Een andere veelbelovende ontwikkeling zijn de testplatforms die gebruikmaken van geïnduceerde stamcellen (IPS-cellen). Uit gewone cellen van de patiënt kunnen zulke IPS-cellen worden gemaakt, waarmee vervolgens in het laboratorium celkweken of miniorgaantjes (organoïden) gemaakt worden. Zo kunnen bijvoorbeeld voor een kind met een leveraandoening leverorganoïden worden gemaakt die genetisch identiek zijn aan de lever van het kind. Als een behandeling veilig en effectief blijkt in die leverorganoïden, is dat een sterk argument om de behandeling aan het kind toe te dienen.

Tenslotte stelt het Emma CPM in samenwerking met de andere UMCs een framework op om het onderscheid te maken tussen research en zorg als het gaat om experimentele therapie voor zeldzame ziekten. Zij zal dit aan de CCMO voorleggen.

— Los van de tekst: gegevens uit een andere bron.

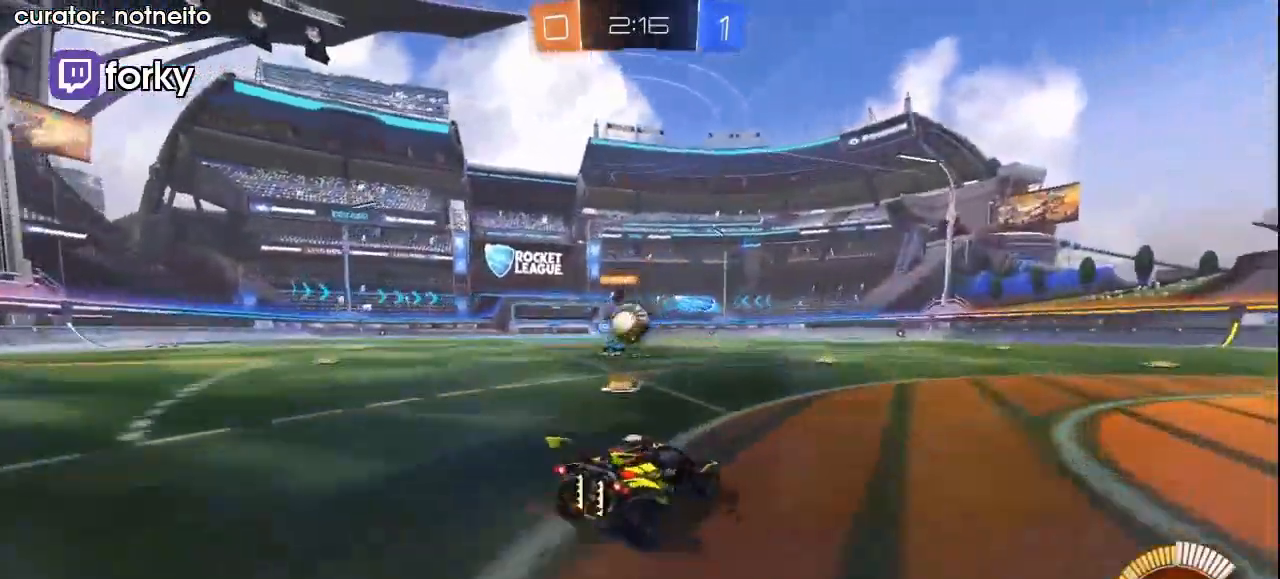
{"dt_ms": 500, "buttons": ["R2"], "left_stick": "right", "right_stick": "center", "events": [[67, "L2", "up"], [67, "R2", "down"], [100, "X", "down"], [200, "X", "up"]]}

Dit werk is erop gericht om snel en effectief therapie bij de patient te krijgen, maar ook te stoppen of op maat aan te passen als het niet (voldoende) effectief is.

Al deze innovaties bieden hoop voor kinderen met metabole ziekten, maar brengen ook risico’s en ethische dilemma’s mee. Van Karnebeek sprak dan ook de hoop uit dat zij en haar collega’s de dialoog met de CCMO, CBG en de verzekeraars over al deze zaken in de komende jaren kunnen voortzetten.